Bowie also demonstrated how far out you could go and still be in - not just popularity-wise, but in the human race itself. Recording Low at the tail end of a two-year bender that destroyed his health and probably contributed to the end of his first marriage, he managed to make a break-up album that was both optimistic and futuristic - no blood on his tracks - yet still anchored in emotion. 

Thinking of those cut-outs I examined on the street I also think about others like me, who allowed the various shapes and shades of Bowie's looks to stand in for our inner states, like an action painting of our souls. And while we may not have dressed like him, we took note of the perfect gesture, the well-timed movement, the calibrated gaze, and allowed them to infiltrate us, changing the way we entered a room, sat in a chair, moved on the dance floor.
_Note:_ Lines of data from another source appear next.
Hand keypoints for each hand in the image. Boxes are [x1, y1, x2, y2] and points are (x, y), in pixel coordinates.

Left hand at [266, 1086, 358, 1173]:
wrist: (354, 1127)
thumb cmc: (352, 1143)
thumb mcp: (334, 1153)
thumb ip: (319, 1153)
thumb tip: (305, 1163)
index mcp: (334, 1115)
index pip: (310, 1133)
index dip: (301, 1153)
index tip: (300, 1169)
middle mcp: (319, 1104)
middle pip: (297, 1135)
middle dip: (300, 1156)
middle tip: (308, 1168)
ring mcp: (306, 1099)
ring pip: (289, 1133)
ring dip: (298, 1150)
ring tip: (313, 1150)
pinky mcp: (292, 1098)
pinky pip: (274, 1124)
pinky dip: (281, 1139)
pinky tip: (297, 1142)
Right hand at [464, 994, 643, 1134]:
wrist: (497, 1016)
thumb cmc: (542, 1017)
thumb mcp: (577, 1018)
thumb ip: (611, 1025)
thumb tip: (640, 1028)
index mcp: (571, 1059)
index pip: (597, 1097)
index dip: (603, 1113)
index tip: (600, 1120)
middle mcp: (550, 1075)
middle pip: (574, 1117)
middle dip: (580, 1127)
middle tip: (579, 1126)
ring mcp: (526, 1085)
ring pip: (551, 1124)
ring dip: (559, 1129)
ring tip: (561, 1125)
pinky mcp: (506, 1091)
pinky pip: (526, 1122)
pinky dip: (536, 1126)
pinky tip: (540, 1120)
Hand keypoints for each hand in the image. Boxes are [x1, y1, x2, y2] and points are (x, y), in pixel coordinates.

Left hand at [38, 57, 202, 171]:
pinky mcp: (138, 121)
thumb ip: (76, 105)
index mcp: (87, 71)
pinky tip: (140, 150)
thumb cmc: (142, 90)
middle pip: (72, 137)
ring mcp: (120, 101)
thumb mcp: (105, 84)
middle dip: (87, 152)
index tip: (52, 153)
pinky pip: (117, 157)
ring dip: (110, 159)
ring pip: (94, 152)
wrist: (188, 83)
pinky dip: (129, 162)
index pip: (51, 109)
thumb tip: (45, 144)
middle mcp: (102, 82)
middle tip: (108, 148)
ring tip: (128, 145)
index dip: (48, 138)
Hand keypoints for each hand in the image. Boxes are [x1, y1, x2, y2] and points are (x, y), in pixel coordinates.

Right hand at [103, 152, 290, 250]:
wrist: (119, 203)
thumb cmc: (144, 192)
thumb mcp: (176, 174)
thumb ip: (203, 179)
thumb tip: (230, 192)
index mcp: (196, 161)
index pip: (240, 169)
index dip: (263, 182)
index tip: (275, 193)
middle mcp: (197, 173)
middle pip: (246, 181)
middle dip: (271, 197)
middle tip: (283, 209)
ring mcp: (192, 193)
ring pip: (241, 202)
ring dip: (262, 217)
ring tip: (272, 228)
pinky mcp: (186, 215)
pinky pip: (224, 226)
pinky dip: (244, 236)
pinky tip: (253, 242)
This was the lore of years of study - mime, kabuki, Elvis - passed down and distilled for our daily use.

So while I sometimes sought the collective experience in those first days of grieving, there was also a part of me that wanted to be alone with the sorrow. I stayed off Spotify, where all listening is public, and out of the comment fields, listening mainly to bootlegs and thinking about how I would write this piece. I was somewhat surprised by this response so I went deeper into self-examination. It stopped me in my tracks when I realized the connection between my first child's short life and Bowie's truncated renaissance. My son Jacob (who also had a January birthday) died at 2 1/2 from cancer. Though there is no comparison between my love for Jacob and my attachment to Bowie, there are parallels in the joy I felt when my son was born, so long awaited, and the excitement Bowie's return engendered. 

Then...crushing disappointment and sadness, the air let out of the balloon for good. When Bowie died, that sense of deflation felt very familiar, harmonizing uncomfortably with those dark days of 1999 when my son succumbed to his disease. This realization helped me switch between public and private modes of bereavement around Bowie. I imagine it's possible that there is some other public figure who could inspire such thoughts and feelings - for others, not for me - but I can't think of who that could be. Once again, I suspect I'm not the only one feeling this way, which is why I'm sharing these deeply personal investigations. 

The concert bootlegs did help, and still do. Naturally, my usual source made several additional recordings available: Budapest 1997 (interesting), Paris 1990 (his voice uncharacteristically shot), and two Ziggy- era gems, one from London's Rainbow Theater in 1972, and one from Radio City Music Hall in 1973. I really gravitated to the latter as not only is it an extraordinary performance, but because of where it took place it's very easy for me to picture the surroundings. It's also an audience recording and I find myself relating to the little crowd around the taper. This is my virtual collective experience, listening to these serious Bowie fans react the way I might have had I been there. 

"When's the album coming out?" one of them says after the Spiders play another song from Aladdin Sane, which had yet to be released. "Wow," another says after a beautiful take on Space Oddity. At the end of the show, after the encore of Rock'N'Roll Suicide, one of them simply states: "Unbelievable. Unbelievable." But my favorite moment immediately precedes an intense version of The Supermen. After a spare and spectacular solo performance of Jacques Brel's My Death, we hear some electronic swoops and swooshes causing the crowd to start cheering wildly. "Oh, God," one of my new friends exclaims and another says, "I've never seen anything like it!"

No, he hadn't, and neither had we. Nor shall we, ever again.